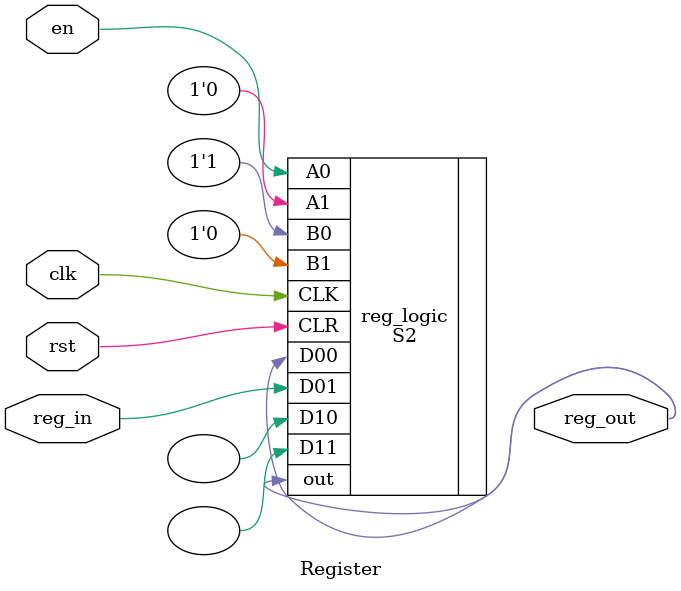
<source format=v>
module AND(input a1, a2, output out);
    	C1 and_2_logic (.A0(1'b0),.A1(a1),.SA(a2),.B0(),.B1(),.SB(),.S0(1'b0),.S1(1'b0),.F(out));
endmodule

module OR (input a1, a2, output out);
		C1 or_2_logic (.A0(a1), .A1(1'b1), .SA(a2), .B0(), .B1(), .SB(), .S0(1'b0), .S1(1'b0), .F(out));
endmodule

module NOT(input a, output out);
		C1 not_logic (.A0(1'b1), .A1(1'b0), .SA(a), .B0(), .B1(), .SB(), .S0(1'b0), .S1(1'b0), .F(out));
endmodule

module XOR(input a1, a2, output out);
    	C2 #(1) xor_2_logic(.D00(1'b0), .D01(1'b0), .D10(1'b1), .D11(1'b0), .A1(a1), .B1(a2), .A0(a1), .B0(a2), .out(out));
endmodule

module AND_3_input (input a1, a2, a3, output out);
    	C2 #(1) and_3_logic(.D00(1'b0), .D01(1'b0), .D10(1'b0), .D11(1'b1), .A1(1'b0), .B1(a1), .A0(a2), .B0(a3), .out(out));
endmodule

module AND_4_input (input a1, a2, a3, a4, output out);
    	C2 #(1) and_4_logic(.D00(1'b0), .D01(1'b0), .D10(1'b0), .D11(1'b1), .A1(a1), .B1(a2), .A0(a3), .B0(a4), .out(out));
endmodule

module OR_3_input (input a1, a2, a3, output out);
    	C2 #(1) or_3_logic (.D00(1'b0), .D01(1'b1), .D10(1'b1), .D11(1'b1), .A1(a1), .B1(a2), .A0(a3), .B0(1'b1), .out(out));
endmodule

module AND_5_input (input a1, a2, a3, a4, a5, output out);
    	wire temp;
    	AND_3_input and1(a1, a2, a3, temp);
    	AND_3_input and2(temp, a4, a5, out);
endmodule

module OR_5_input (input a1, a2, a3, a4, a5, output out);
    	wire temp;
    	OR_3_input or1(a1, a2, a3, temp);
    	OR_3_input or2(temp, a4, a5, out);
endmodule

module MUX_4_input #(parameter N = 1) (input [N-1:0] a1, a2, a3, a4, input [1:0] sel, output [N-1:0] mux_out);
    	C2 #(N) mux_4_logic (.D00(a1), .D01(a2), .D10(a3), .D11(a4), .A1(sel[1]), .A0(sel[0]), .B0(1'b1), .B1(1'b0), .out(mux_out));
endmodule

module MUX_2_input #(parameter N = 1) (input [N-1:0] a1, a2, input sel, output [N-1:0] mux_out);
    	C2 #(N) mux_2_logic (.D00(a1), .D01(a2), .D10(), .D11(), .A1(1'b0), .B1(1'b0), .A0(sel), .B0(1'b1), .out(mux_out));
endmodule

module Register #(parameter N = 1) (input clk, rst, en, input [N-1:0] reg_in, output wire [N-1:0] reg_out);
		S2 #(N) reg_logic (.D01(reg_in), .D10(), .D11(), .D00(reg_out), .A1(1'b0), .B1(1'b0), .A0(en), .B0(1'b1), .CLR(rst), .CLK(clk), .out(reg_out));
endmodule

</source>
▬▬▬▬▬▬
Could you set down, exactly as written, every line from the start of the records above through the line containing "module AND_3_input (input", leaving the pictures out?

- _Written response_:
<source format=v>
module AND(input a1, a2, output out);
    	C1 and_2_logic (.A0(1'b0),.A1(a1),.SA(a2),.B0(),.B1(),.SB(),.S0(1'b0),.S1(1'b0),.F(out));
endmodule

module OR (input a1, a2, output out);
		C1 or_2_logic (.A0(a1), .A1(1'b1), .SA(a2), .B0(), .B1(), .SB(), .S0(1'b0), .S1(1'b0), .F(out));
endmodule

module NOT(input a, output out);
		C1 not_logic (.A0(1'b1), .A1(1'b0), .SA(a), .B0(), .B1(), .SB(), .S0(1'b0), .S1(1'b0), .F(out));
endmodule

module XOR(input a1, a2, output out);
    	C2 #(1) xor_2_logic(.D00(1'b0), .D01(1'b0), .D10(1'b1), .D11(1'b0), .A1(a1), .B1(a2), .A0(a1), .B0(a2), .out(out));
endmodule

module AND_3_input (input a1, a2, a3, output out);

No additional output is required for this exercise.